Banking may be a fine profession, it’s the bankers that give us trouble.  If not lending to Third World countries, or to see-through office buildings, they’re trying to rig LIBOR.  For now it’s the Regionals that are between a rock and a hard place.  They’re caught in the equivalent strategy of buying High, selling Low, and making it up on volume – a strategy we’ve tried with stocks from time to time.  Of course it’s not like rising rates were a big secret, and isn’t rate stuff what banks do?  What is done is done but not without some implications for the overall market.  There are a lot of banks and that has implications for market breadth, that is, the A/D Index.  It also helps explain why the Russell 2000, what we call love among the rejects, acts as badly as it does.  It’s 20% Regionals.

One non-reject in the Russell happens to be its largest holding, Super Micro Computer (263).  By our calculation, back in early August SMCI had outperformed Nvidia (472) year-to-date, then came the collapse – a 50-point downside gap, followed by an additional 50-point decline.  In Tech land, things sometimes change fast.  And things seem to be changing yet again.
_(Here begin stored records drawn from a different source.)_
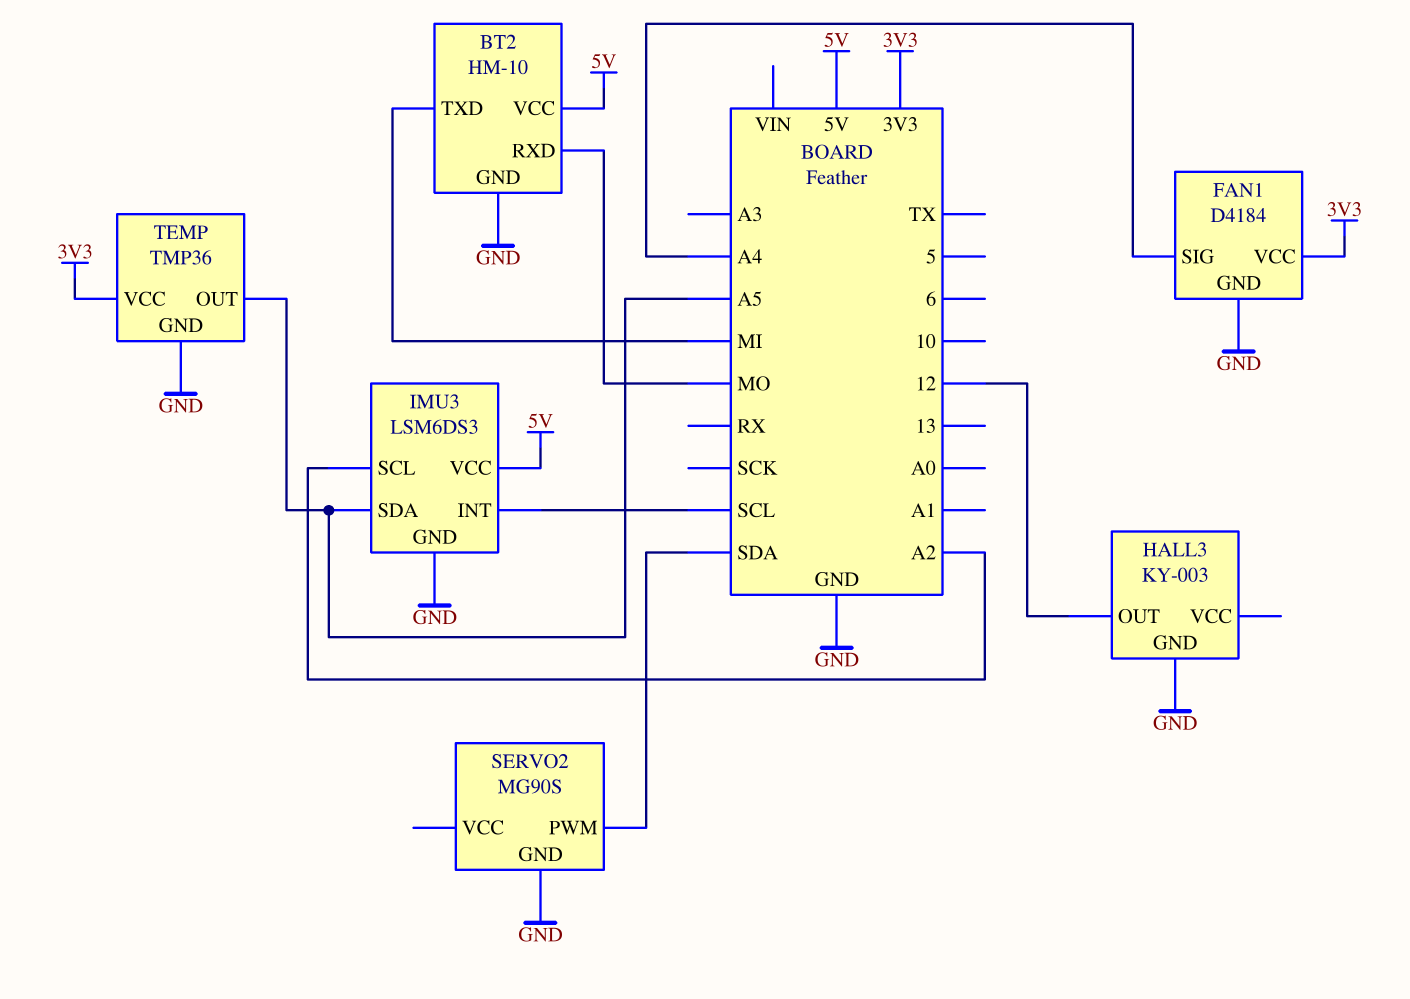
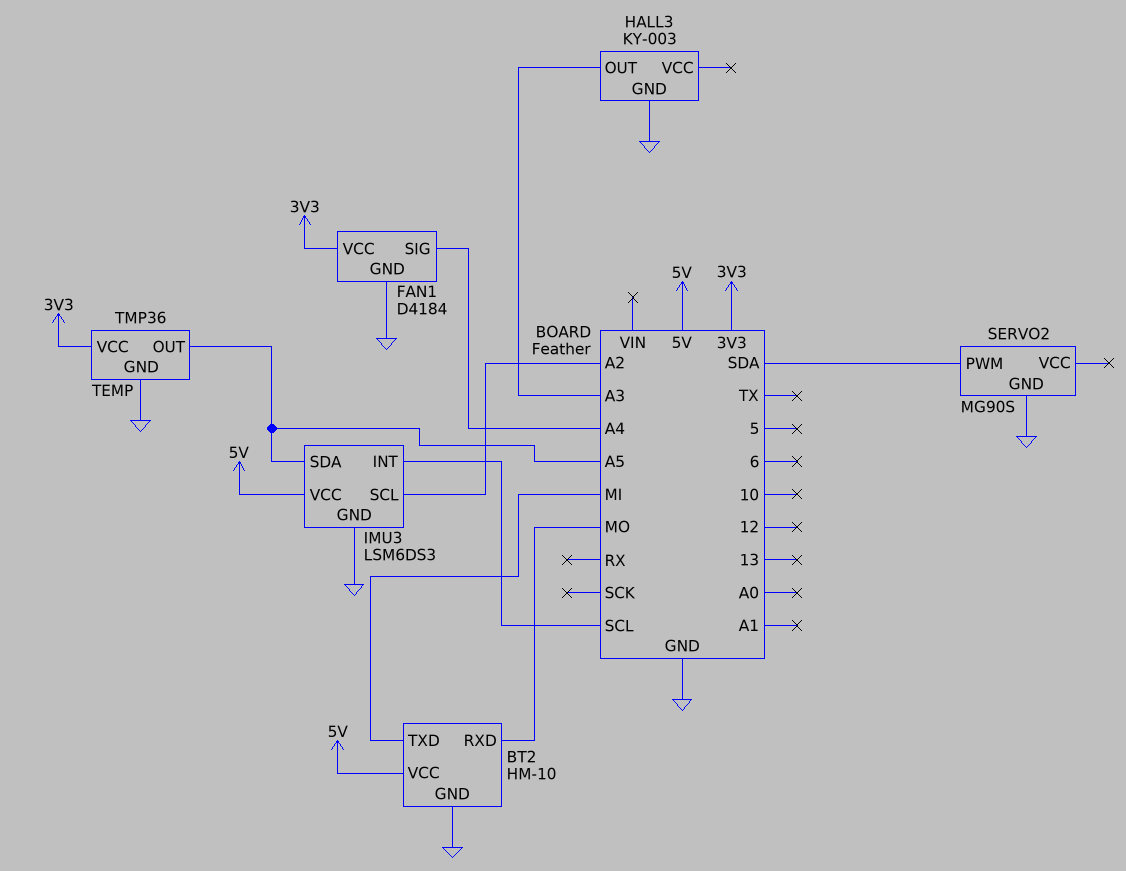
HALL3 pin OUT: 12 -> A3

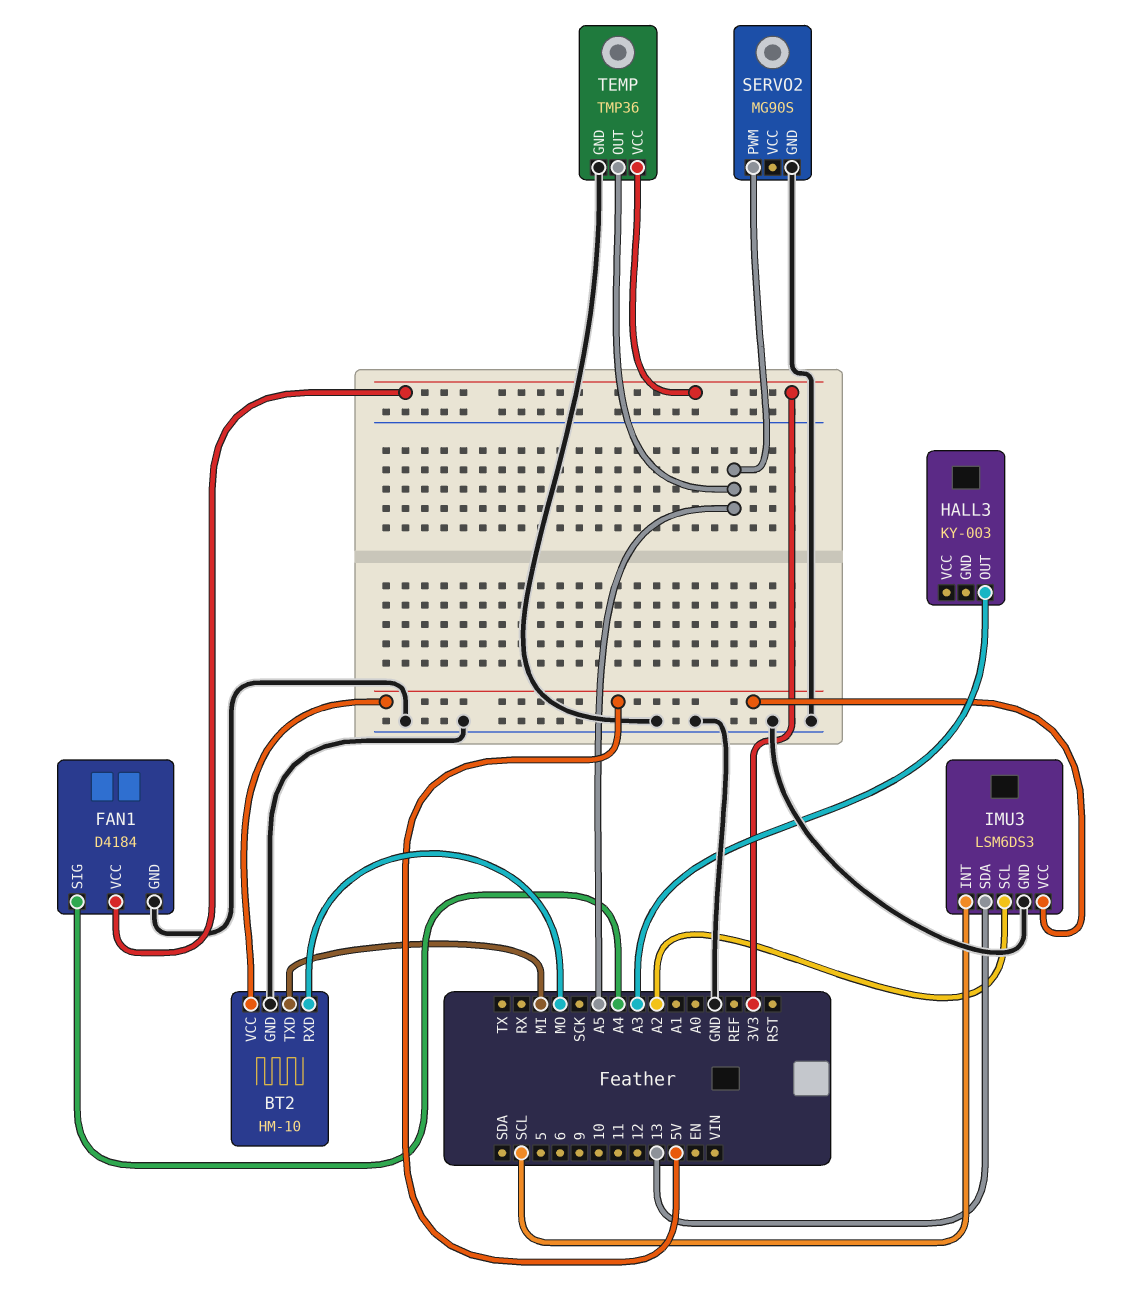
HALL3 pin GND: GND -> none
IMU3 pin SDA: A5 -> 13
SERVO2 pin PWM: SDA -> A5

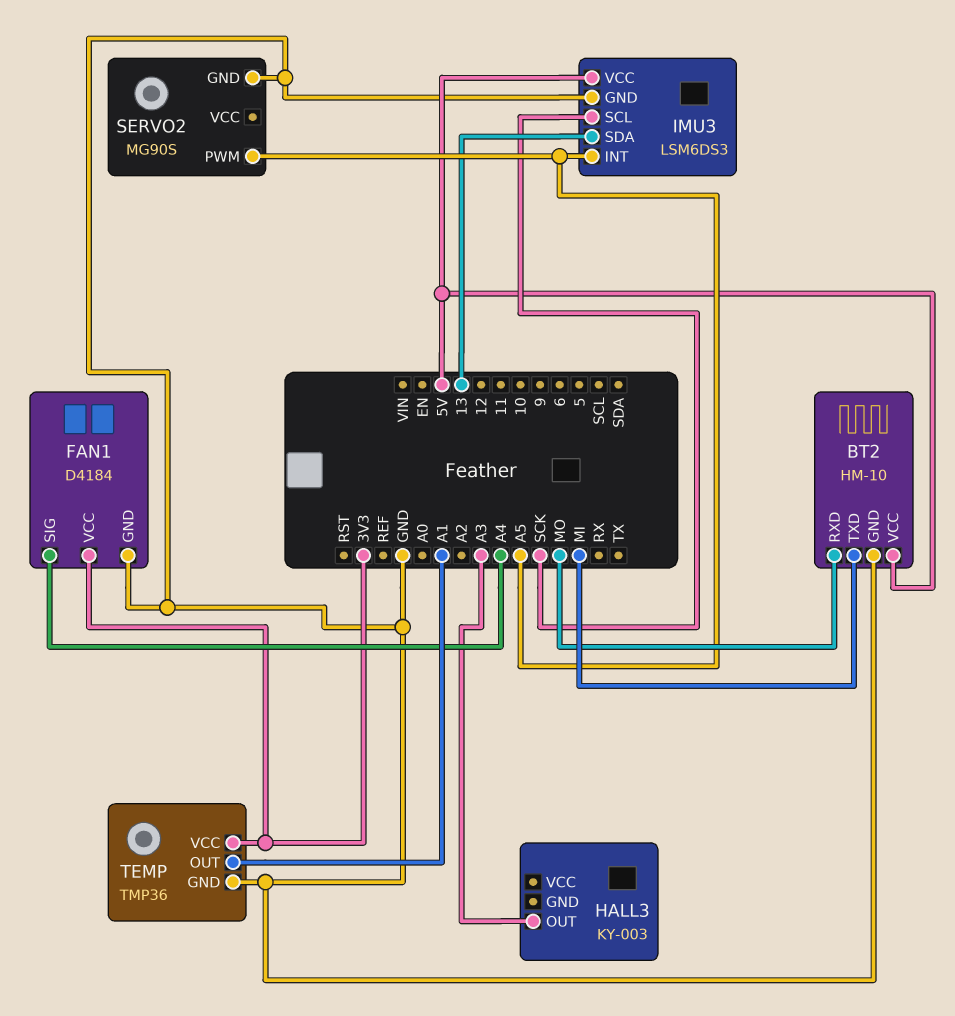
IMU3 pin INT: SCL -> A5
IMU3 pin SCL: A2 -> SCK
TEMP pin OUT: A5 -> A1

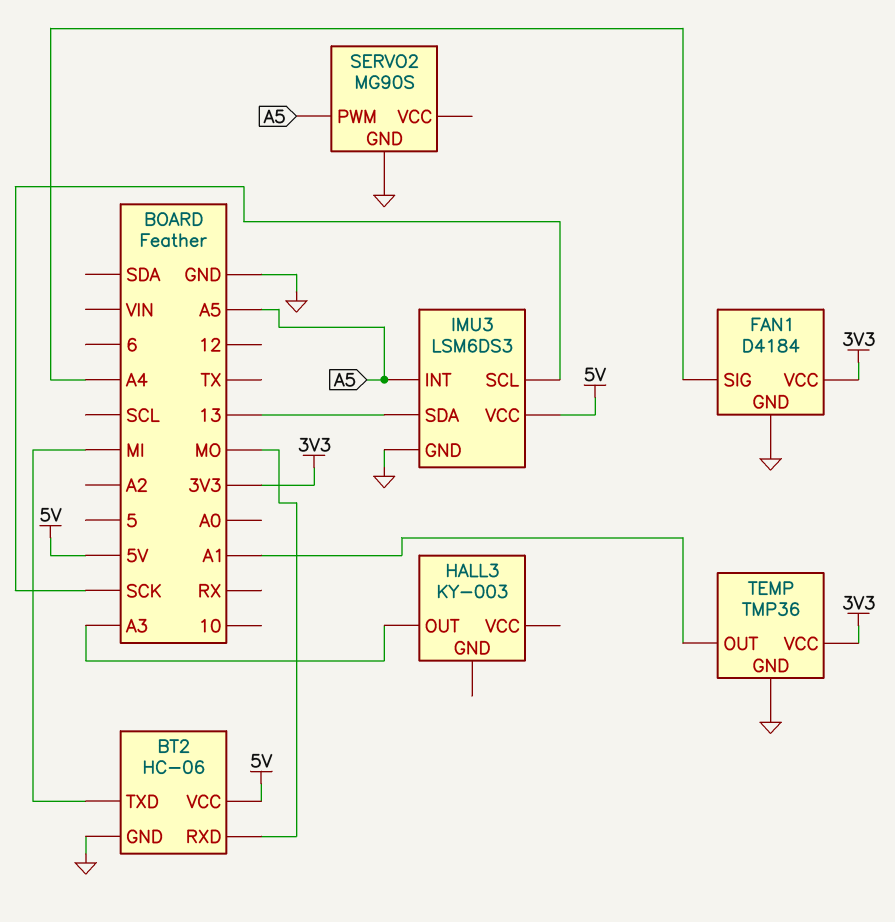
BT2: HM-10 -> HC-06

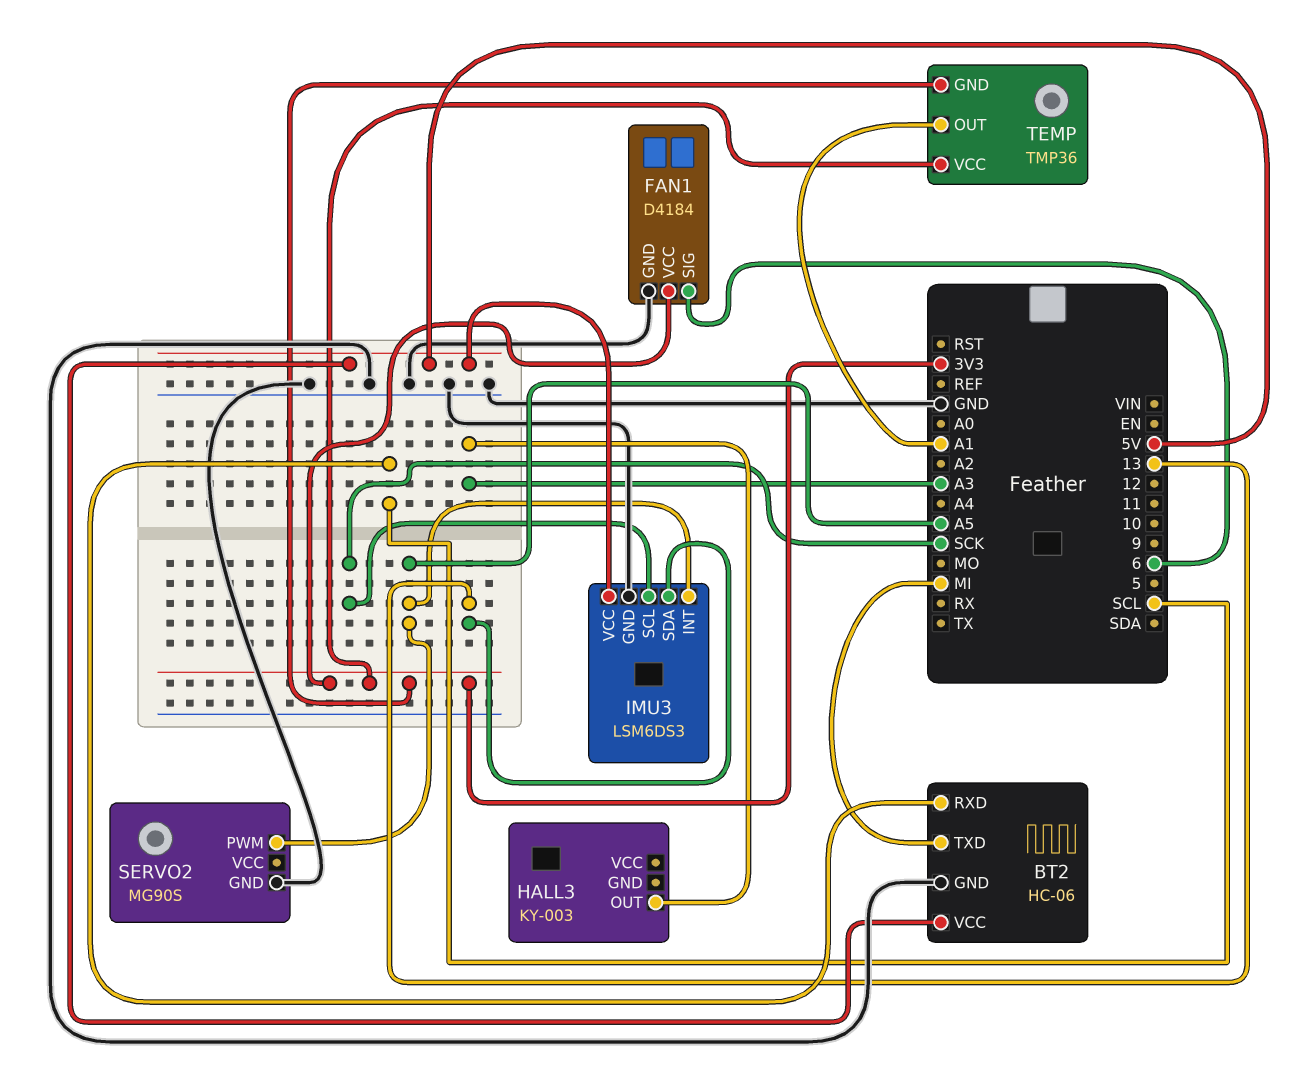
BT2 pin RXD: MO -> SCL
FAN1 pin SIG: A4 -> 6
TEMP pin GND: GND -> 3V3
You can argue the overall uptrend was never threatened, and it was a much-needed correction, as they like to say.  What seems important in the here and now is the stock has re-taken the 50-day.  Buying stocks in overall or long-term uptrends is best.  When they correct, however, you never know.  Best to buy some if you must, and the rest when they retake the 50-day.

Tech gets all the attention, rightly so since they are what got us here, bull market-wise.  It is a bit ironic, however, that with the exception of Nvidia few Techs have been above their 50-day recently.  Meanwhile, the seemingly forgotten Oil shares have cycled from fewer than 15% above their 200-day to more than 90%.  This kind of momentum change has resulted in higher prices more than 80% of the time.  Then there are the unscathed, the stocks which have come through the correction with little or no damage.  Everyone likes to buy bargains, but often the stocks that give up little are those that lead in the next phase of rally.  We’re thinking here of stocks like Quanta (201), Eaton (221), Ingersoll (68) and Roper (489).  In Tech, Arista (179) has a pattern we particularly like – gap up and a high-level consolidation.

That Thursday was a “sell on the news day” was not completely surprising.  If more than just that it would be surprising, and not good.  We’ve been waiting for the market to ignore bad news, and there have been hopeful signs.  For sure, good markets don’t ignore good news.  Wednesday’s 3-to-1 up day, the first in more than a month, also was encouraging.  However, one day is just that, what is needed is a pattern of better A/Ds, especially on those days when the Averages are up.  Stocks aren’t cheap, rates are rising and Powell’s speech at this time last year took the market down some 19%.  A recovery is not guaranteed, but despite Thursday seems likely.  The S&P’s duration above the 50-day suggests this remains a bull market correction.